--- SELECTED EXCERPT ---
────
Series 2041 is a diesel-electric locomotive class on Croatian Railways (hrvatske željeznice, HŽ).

These locomotives are built for hauling lighter freight trains, lighter passenger trains and also for heavy shunting.

== Design ==
The locomotives of the series have four axles, an individual axle drive and a Bo'Bo' axle layout. The 2041 series locomotive is equipped with a four-stroke diesel engine with twelve cylinders of the V-type MGO-V12 ASHR with a turbocharger, which is capable of reaching a maximum power output of 607 kW. The modernized 2041.1 series locomotives are fitted with an eight-cylinder, V-type Caterpillar 3508 B diesel engine, with a power output capable of reaching 745 kW. The locomotive has an electric transmission and a direct current main generator with a power of 494 kW, it has an auxiliary generator and four DC electric traction motors with a power of 123.5 kW. In the case of the 2041.1 series locomotive, the auxiliary generator was removed and replaced with an alternating current adapter and an auxiliary alternator.

The HŽ 2041 series locomotives maximum speed is set to 80 km/h. The locomotives are equipped with air brakes. The modernized 2041.1 series locomotives are additionally equipped with an automatic anti-slip protection, overvoltage protection in the towing circuit and speed overlay protection. In July 2017, all the locomotives of the series were equipped with an autostop device, in order to meet the requirements for open-line traffic in accordance with the law on the safety and interoperability of the railway system.
────
--- RECORDED INFORMATION ---
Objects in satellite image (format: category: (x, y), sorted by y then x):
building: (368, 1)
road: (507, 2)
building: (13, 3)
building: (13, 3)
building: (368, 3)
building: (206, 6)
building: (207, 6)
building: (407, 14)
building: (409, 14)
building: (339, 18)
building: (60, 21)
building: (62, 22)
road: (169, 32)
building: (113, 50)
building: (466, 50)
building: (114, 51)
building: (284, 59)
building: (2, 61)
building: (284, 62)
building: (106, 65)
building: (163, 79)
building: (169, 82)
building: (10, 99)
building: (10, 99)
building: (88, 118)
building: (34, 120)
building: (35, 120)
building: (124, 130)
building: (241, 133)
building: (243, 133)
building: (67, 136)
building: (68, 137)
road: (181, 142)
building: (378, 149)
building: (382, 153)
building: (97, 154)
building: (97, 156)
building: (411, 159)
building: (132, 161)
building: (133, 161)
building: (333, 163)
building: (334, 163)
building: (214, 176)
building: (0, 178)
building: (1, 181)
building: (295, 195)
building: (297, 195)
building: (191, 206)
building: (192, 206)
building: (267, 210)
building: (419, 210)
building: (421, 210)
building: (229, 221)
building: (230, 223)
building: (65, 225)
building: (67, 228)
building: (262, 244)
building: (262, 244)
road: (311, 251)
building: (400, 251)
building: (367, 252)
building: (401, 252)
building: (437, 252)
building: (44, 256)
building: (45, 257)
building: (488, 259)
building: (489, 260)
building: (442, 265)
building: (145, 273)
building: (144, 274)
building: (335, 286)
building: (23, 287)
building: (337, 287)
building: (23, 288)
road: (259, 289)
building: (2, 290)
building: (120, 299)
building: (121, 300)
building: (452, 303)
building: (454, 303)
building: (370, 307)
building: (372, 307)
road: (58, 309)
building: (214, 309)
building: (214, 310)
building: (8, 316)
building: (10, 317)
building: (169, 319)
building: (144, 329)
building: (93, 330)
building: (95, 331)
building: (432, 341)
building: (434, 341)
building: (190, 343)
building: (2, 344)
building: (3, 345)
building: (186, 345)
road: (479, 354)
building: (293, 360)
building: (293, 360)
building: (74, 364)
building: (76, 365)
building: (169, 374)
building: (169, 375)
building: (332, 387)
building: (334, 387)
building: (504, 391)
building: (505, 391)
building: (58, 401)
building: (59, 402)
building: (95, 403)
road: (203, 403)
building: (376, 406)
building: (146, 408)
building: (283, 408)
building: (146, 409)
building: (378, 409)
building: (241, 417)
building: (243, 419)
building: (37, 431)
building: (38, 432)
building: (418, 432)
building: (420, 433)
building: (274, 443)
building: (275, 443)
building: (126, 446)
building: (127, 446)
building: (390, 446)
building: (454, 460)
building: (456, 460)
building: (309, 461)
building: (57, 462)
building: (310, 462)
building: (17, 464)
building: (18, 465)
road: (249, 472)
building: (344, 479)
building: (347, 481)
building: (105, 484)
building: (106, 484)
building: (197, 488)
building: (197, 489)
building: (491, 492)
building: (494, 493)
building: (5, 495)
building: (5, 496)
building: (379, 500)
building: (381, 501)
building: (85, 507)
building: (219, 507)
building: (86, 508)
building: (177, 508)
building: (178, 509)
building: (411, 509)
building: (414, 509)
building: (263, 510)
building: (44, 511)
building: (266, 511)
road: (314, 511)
────
--- REQUIRED WORK ---
Using the text on the HŽ 2041 locomotives, explain in one to three sentences why every locomotive of the series was fitted with an autostop device in July 2017.

--- EXERCISE RESULT ---
The autostop device was installed on all locomotives of the series to meet the requirements for open-line traffic. Those requirements come from the law on the safety and interoperability of the railway system.